A day and a wake up. For those of us who served in Viet Nam, that is a real trigger. When we woke up, we got on the Freedom Bird, and flew back to the land of mini-skirts, the Big PX, oh, and family and friends. It was euphoric. In my case, the VC decided to dump a load of rockets on the Da Nang airstrip and we all ran for a trench (there was no true safety to run to, we just tried to find a hole to get into, and drag the cover over us). So, euphoria denied.

Earlier that year, in January, February, and March, I fought in my last battle at a place called Khe Sanh. The 2024 elections were not on my mind as I cohabited trenches and holes with rats. But long prior to that moment, I had made the decision that I was going to defend the principles of this country.
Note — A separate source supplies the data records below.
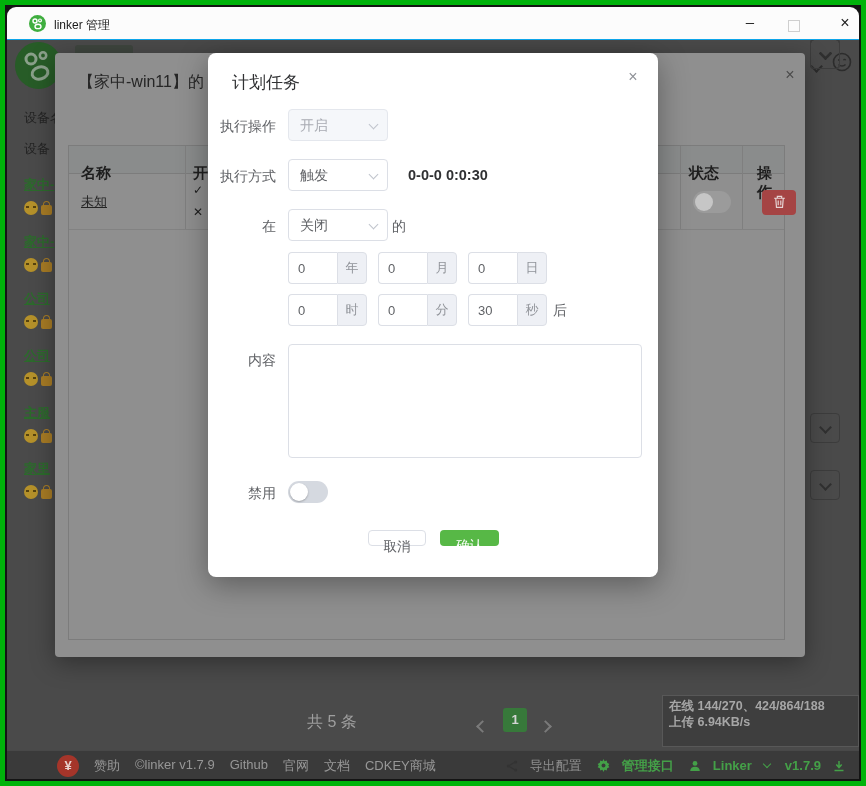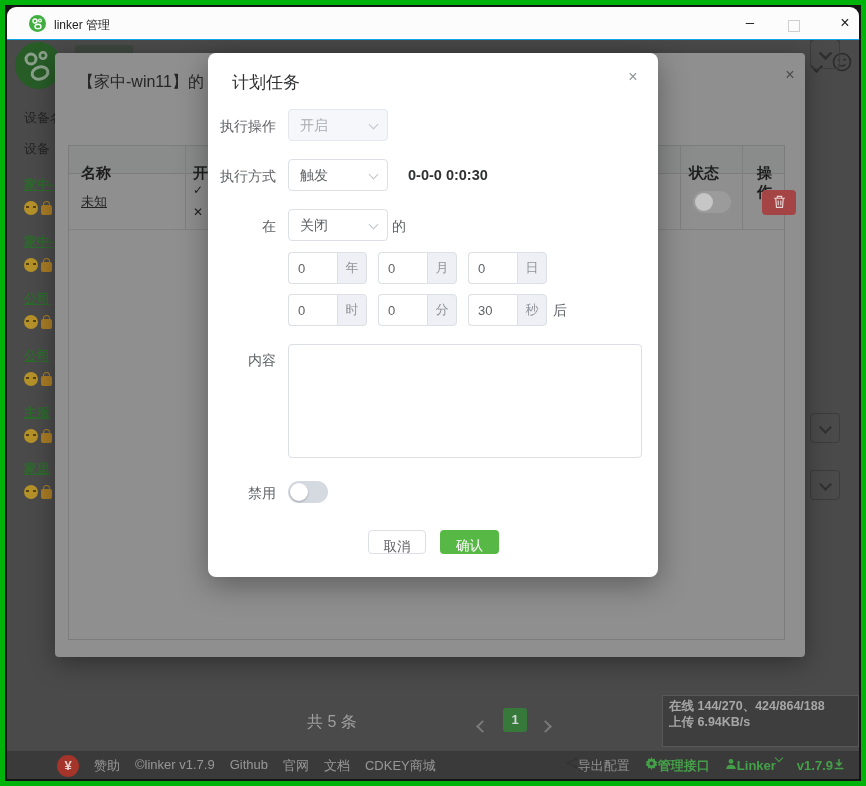--- a/index.html
+++ b/index.html
@@ -52,21 +52,21 @@
   .pg-prev{position:absolute;left:471px;top:678px;color:#7a7a7a}
   .pg-page{position:absolute;left:496px;top:669px;width:24px;height:24px;background:#37793a;border-radius:3px;color:#d6d6d6;font-size:13px;font-weight:bold;text-align:center;line-height:24px}
   .pg-next{position:absolute;left:534px;top:678px;color:#7a7a7a}
   
   .stats{position:absolute;left:655px;top:656px;width:197px;height:52px;background:#3e3e3e;border:1px solid #585858;box-sizing:border-box;padding:2px 6px;font-size:12.5px;font-weight:bold;color:#a6a6a6;line-height:16px}
   
   .footer{position:absolute;left:0;top:711px;width:852px;height:29px;background:#3a3a3a;border-top:1px solid #484848}
   .f-left{position:absolute;left:50px;top:0;height:29px;display:flex;align-items:center;gap:15px;font-size:13px;color:#979797;white-space:nowrap}
   .f-spon{width:22px;height:22px;border-radius:50%;background:#a5352a;color:#e8d3cf;font-size:13px;font-weight:bold;text-align:center;line-height:22px}
   .f-right{position:absolute;right:14px;top:0;height:29px;display:flex;align-items:center;gap:15px;font-size:13px;white-space:nowrap}
-  .f-item{display:flex;gap:0}
+  .f-item{display:flex;align-items:center;gap:12px}
   .f-gray{color:#8f8f8f}
   .f-green{color:#44a048;font-weight:bold}
   
   .dlg1{position:absolute;left:55px;top:53px;width:750px;height:604px;background:#8f8f8f;border-radius:4px;z-index:10;box-shadow:0 6px 24px rgba(0,0,0,.35)}
   .dlg1-title{position:absolute;left:23px;top:19px;font-size:16px;color:#262626}
   .dlg1-close{position:absolute;left:725px;top:13px;font-size:16px;color:#4b4b4b;width:20px;height:20px;text-align:center}
   .tbl{position:absolute;left:13px;top:92px;width:717px;height:495px;border:1px solid #7c7c7c;box-sizing:border-box}
   .tbl-head{position:absolute;left:0;top:0;width:100%;height:28px;background:#8a8c8c;border-bottom:1px solid #7c7c7c;box-sizing:border-box}
   .th{position:absolute;top:18px;font-size:15px;font-weight:bold;color:#1e1e1e}
   .vline{position:absolute;top:0;width:1px;height:84px;background:#7f7f7f}
@@ -86,21 +86,21 @@
   .sel .chev{position:absolute;right:10px;top:11px;width:6px;height:6px;border-width:1.5px;color:#c0c4cc}
   .sel.disabled{background:#f5f7fa;border-color:#e4e7ed;color:#a8abb2}
   .hint{position:absolute;left:200px;top:114px;font-size:14.5px;font-weight:bold;color:#303133}
   .suffix-txt{position:absolute;font-size:14px;color:#606266}
   .tg{position:absolute;width:79px;height:32px}
   .ti{position:absolute;left:0;top:0;width:49px;height:32px;border:1px solid #dcdfe6;border-right:none;border-radius:4px 0 0 4px;box-sizing:border-box;padding:0 0 0 9px;font-size:13px;color:#606266;font-family:inherit;outline:none;background:#fff}
   .tu{position:absolute;left:49px;top:0;width:30px;height:32px;background:#eef0f5;border:1px solid #dcdfe6;border-radius:0 4px 4px 0;box-sizing:border-box;font-size:13px;color:#909399;text-align:center;line-height:30px}
   .ta{position:absolute;left:80px;top:291px;width:354px;height:114px;border:1px solid #dcdfe6;border-radius:4px;box-sizing:border-box;resize:none;outline:none;font-family:inherit}
   .sw2{position:absolute;left:80px;top:428px;width:40px;height:22px;border-radius:11px;background:#d5d9e0}
   .sw2 .knob{position:absolute;left:2px;top:2px;width:18px;height:18px;border-radius:50%;background:#fff;box-shadow:0 1px 2px rgba(0,0,0,.25)}
-  .btn{position:absolute;top:477px;height:24px;border-radius:4px;font-size:13.5px;text-align:center;line-height:31px;box-sizing:border-box}
+  .btn{position:absolute;top:477px;height:16px;border-radius:4px;font-size:13.5px;text-align:center;line-height:31px;box-sizing:border-box}
   .btn-cancel{left:160px;width:58px;background:#fff;border:1px solid #dcdfe6;color:#606266}
   .btn-ok{left:232px;width:59px;background:#57b846;color:#fff;font-weight:normal}
 </style>
 </head>
 <body>
 
 <div class="titlebar">
   <svg class="tb-logo" viewBox="0 0 17 17">
     <circle cx="8.5" cy="8.5" r="8.5" fill="#3fae3f"></circle>
     <circle cx="6" cy="6" r="2" fill="none" stroke="#fff" stroke-width="1.4"></circle>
So I joined the United States Marine Corps to avoid the draft, and get a dig in at my father, a former Army Officer.

But I joined the military because it seemed that there was a duty to uphold the principles of democracy. If you enjoy the benefits, it seemed to me, you should consider standing up to defend those benefits. If that meant dying, well, that was the price of freedom and democracy.

There are lots of argument to be had about the rightness and wrongness of that war. I will not debate them. I did me, you do you.

And now, once again, I look at a day and a wake-up and there is a grave chance that war is on the other side of that wake up. Was all that I did, and my friends and brothers in arms, now valued at worthless? By many, including Trump, the answer is yes.

I could not imagine in 1966, 1967, 1968, that the sacrifices of a generation of young men and women and their blood, would come to mean so little. And before us? The Korean War, WW II, WWI, all thrown aside.

Ms. Harris argues that this is about Democracy. She does not mention the cost of that democracy. If anyone has her phone number, call her and tell her that I did not fight and avoid death so people could argue in the abstract. The dead in their graves at Arlington, across Europe, and most importantly those who lie in dirt and mud on foreign soil who have never been repatriated, demand to be remembered as the life givers to Democracy.

With respect to James Carville, it is not about the economy, stupid, it is about the cost of Democracy.

And now, back to the Evening News with Walter Cronkite, and another bottle of Buffalo Trace.